In both the .git/annex directory and the git-annex branch, two levels of hash directories are used, to avoid issues with too many files in one directory.

Two separate hash methods are used.

  • hashdirmixed is only used for non-bare git repositories. (We'd like to stop using this, but it'd be too annoying to change all the git-annex symlinks!)

  • hashdirlower is used for bare git repositories, the git-annex branch, and on special remotes as well.

Note that git annex find and git annex examinekey can be used with the --format option to find the hash directories. The explanation below is only for completeness.

new hash format

This uses two directories, each with a three-letter name, such as "f87/4d5"

The directory names come from the first 6 characters of the md5sum of the key when serialized as a hex string.

For example:

echo -n "SHA256E-s0--e3b0c44298fc1c149afbf4c8996fb92427ae41e4649b934ca495991b7852b855" | md5sum

old hash format

This uses two directories, each with a two-letter name, such as "pX/1J"

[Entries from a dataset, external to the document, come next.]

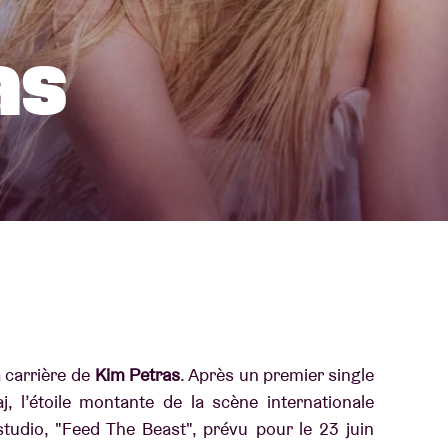
À propos de l'A
as
rs
Contact
 carrière de
Kim Petras
. Après un premier single
j, l’étoile montante de la scène internationale
tudio, "Feed The Beast", prévu pour le 23 juin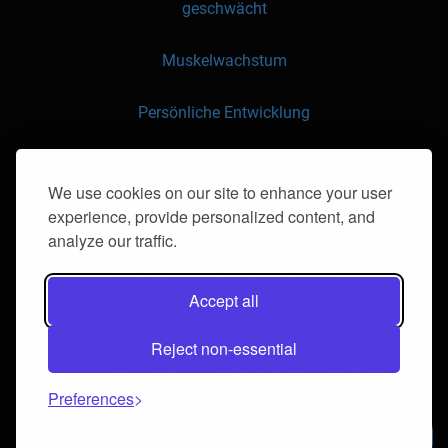
geschwächt
Muskelwachstum
Persönliche Entwicklung
API
We use cookies on our site to enhance your user
experience, provide personalized content, and
Kontaktieren Sie uns
analyze our traffic.
Soziale Netzwerke
Accept all
Reject non-essential
© 2016-2026 klorii.ro. Alle rechte vorbehalten.
Preferences
Menu
0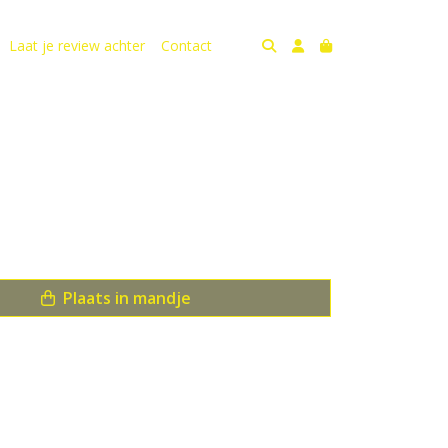
Laat je review achter
Contact
Plaats in mandje
anken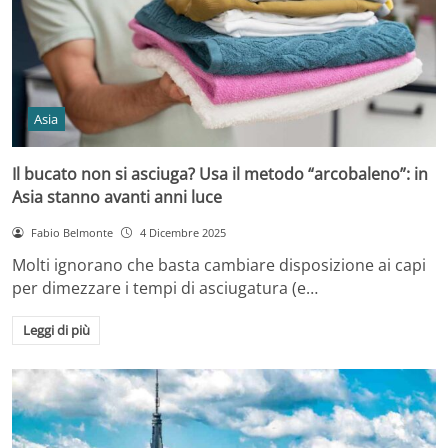
Asia
Il bucato non si asciuga? Usa il metodo “arcobaleno”: in
Asia stanno avanti anni luce
Fabio Belmonte
4 Dicembre 2025
Molti ignorano che basta cambiare disposizione ai capi
per dimezzare i tempi di asciugatura (e…
Leggi di più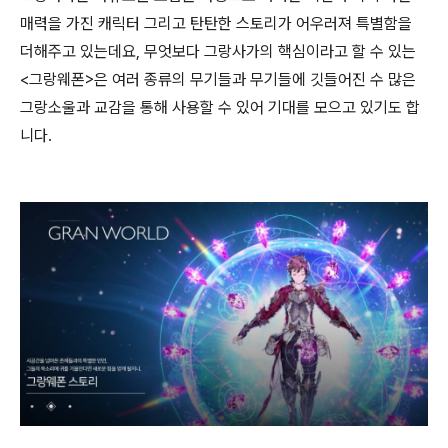
매력을 가진 캐릭터 그리고 탄탄한 스토리가 어우러져 특별함을
더해주고 있는데요, 무엇보다 그랑사가의 핵심이라고 할 수 있는
<그랑웨폰>은 여러 종류의 무기들과 무기들에 깃들어진 수 많은
그랑소울과 교감을 통해 사용할 수 있어 기대를 모으고 있기도 합
니다.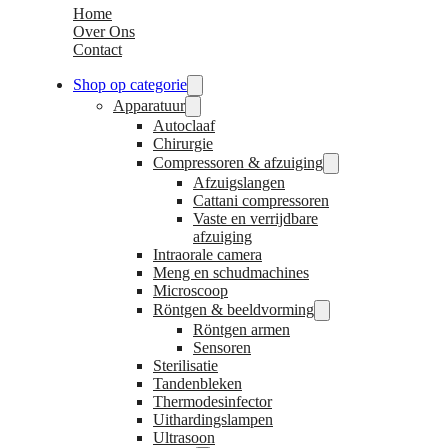
Home
Over Ons
Contact
Shop op categorie
Apparatuur
Autoclaaf
Chirurgie
Compressoren & afzuiging
Afzuigslangen
Cattani compressoren
Vaste en verrijdbare
afzuiging
Intraorale camera
Meng en schudmachines
Microscoop
Röntgen & beeldvorming
Röntgen armen
Sensoren
Sterilisatie
Tandenbleken
Thermodesinfector
Uithardingslampen
Ultrasoon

It takes the md5sum of the key, but rather than a string, represents it as 4 32bit words. Only the first word is used. It is converted into a string by the same mechanism that would be used to encode a normal md5sum value into a string, but where that would normally encode the bits using the 16 characters 0-9a-f, this instead uses the 32 characters "0123456789zqjxkmvwgpfZQJXKMVWGPF". The first 2 letters of the resulting string are the first directory, and the second 2 are the second directory.

chunk keys

The same hash directory is used for a chunk key as would be used for the key that it's a chunk of.